Ling’s tone dropped from velvet to ice, a river freezing in a breath. “Alicia.”
Hearing her name without the tender sister-note felt like a shadow crossing the sun. A bad hunch slid into Alicia’s gut like cold water.
“Like you said, people are made of feelings,” Ling said, each word a stone. “My cute side is me. My clumsy side is me. My bloodthirst is me.”
“I can’t cut off any branch of that tree. If you hate one branch, the hate will spread like rot down the trunk. So we end here.”
What twisted logic! Alicia’s mind snapped back like a taut string. She wouldn’t be dragged by that crooked river.

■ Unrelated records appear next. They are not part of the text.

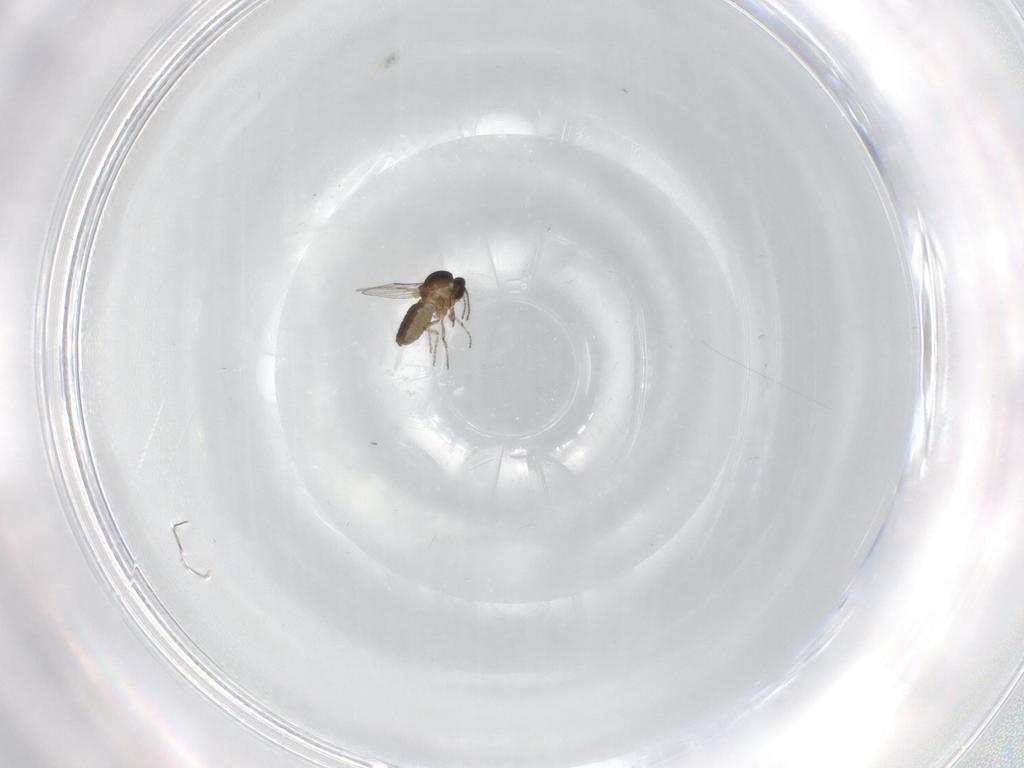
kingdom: Animalia
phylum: Arthropoda
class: Insecta
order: Diptera
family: Ceratopogonidae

“People change!” she fired back, voice crackling like dry pine. “Why do you think you can’t?”
“I won’t allow myself to change for humans,” Ling said, the sentence cold as iron filings.
It was an unreasonable wall, solid as a cliff to Ling. Alicia stared at it and refused to bow like grass under wind.
“Liar! That silly god-on-top pride again?” Her words flared like sparks. “Is it fun? Is it?”
“You said you like me. Then hear this: I like you too. Isn’t that enough to drop that paper idol into the rain?”
Ling watched Alicia roar like a storm, and a tremor ran through her like a bitten chord. Past-life memories rose like chains and dragged the tremor down.
“…No,” she said, voice thin as frost. “But I’ll walk this tournament with you, start to finish, so you don’t lose face. After that, two roads diverge.”
Alicia froze, her surprise a shard of ice. She hadn’t imagined Ling would be stubborn as bedrock. What forged that stubbornness like a blade?
She didn’t want to untangle that knot now. She only wanted to throw questions like stones at the retreating back before her.
“Even this feeling can’t move you?” she cried, tears burning like salt. “You’re not a liar. You’re a coward in a mask!”
“You won’t face your own heart. You’re scared it will bend you like heat bends metal. From start to finish, you’re just a coward!”
Ling couldn’t hold. She feared her face would crack like thin ice and show the river beneath. She left in a blur, swift as a startled deer.
She didn’t stay to hear another word, fleeing the hallway like wind fleeing a storm bell. Silence rushed in after her like night.
When Alicia opened eyes drowned in tears, the corridor was empty as a dried well. She slumped against the wall, whispering into the dust.
“See? A coward,” she murmured, voice a wilted petal.
The match ended without reason, like a candle snuffed by no hand. Only Alicia and the vanishing Ling stood as winners on paper.
No… maybe… under this gray sky, no one won at all.